El misterio se hacía
presente siempre que el estaba frente a ella. Misterio que llegaba por entre
los laberintos del silencio distintivo. Misterio que se instalaba como tantas
noches, dando lugar a la magia para el goce.
Lautaro,
sentía que al palpar aquellas formas, llegaban a él a través del tacto, voces.

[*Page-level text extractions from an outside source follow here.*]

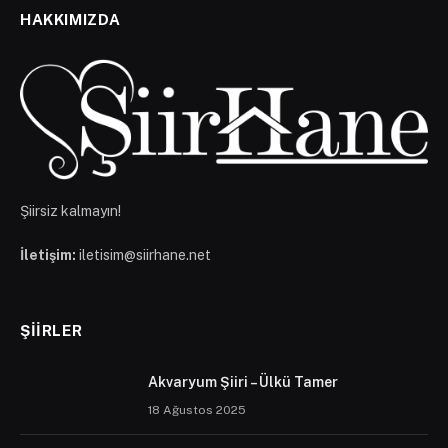
HAKKIMIZDA
Şiirsiz kalmayın!
İletişim:
iletisim@siirhane.net
ŞIIRLER
Akvaryum Şiiri – Ülkü Tamer
18 Ağustos 2025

Y no sólo eso, también le era posible
ver luces e imágenes sorprendentes que de ella fluían, y esto realmente llenaba
su alma de extraña manera.
Sentía, que
desde aquella imagen de mujer desnuda
que un día él esculpiera en bronce, se contagiaba de algo más que
inspiración. Había una relación de Amor y de deseo. Pero, sabía que esto era
una verdadera locura, estaba conciente de que ella, era sólo una estatua,
aunque en este mar de emociones y alucinaciones lo dudaba.
Raptado por
esos pensamientos, pasó lentamente su mirada por la casa solitaria hasta llegar
a la ventana, cuyo cristal, empapado por la lluvia, le devolvía su propia
imagen. En voz susurrante se dirigió al
hombre de aquel espejuelo, y como quien le habla a un amigo, se dijo:
- ¿Qué te está
pasando hombre? ¿ Acaso, estás perdiendo la cordura?
Tras su figura
en la ventana, se divisaban varias efigies dispersas e inconclusas esperándole
en el recinto despoblado.
Se refregó el
rostro y se dirigió a la cocina, prometiéndose a sí mismo, dejar de pensar
estupideces, al tiempo que bajaba el pote de café de la alacena.
Luego, cuando
estaba bebiendo la humeante infusión, un llanto doloroso y triste de mujer se
oyó desde su taller creativo, donde hace instantes compartía el espacio con
esculturas, mármoles y desorden de artista.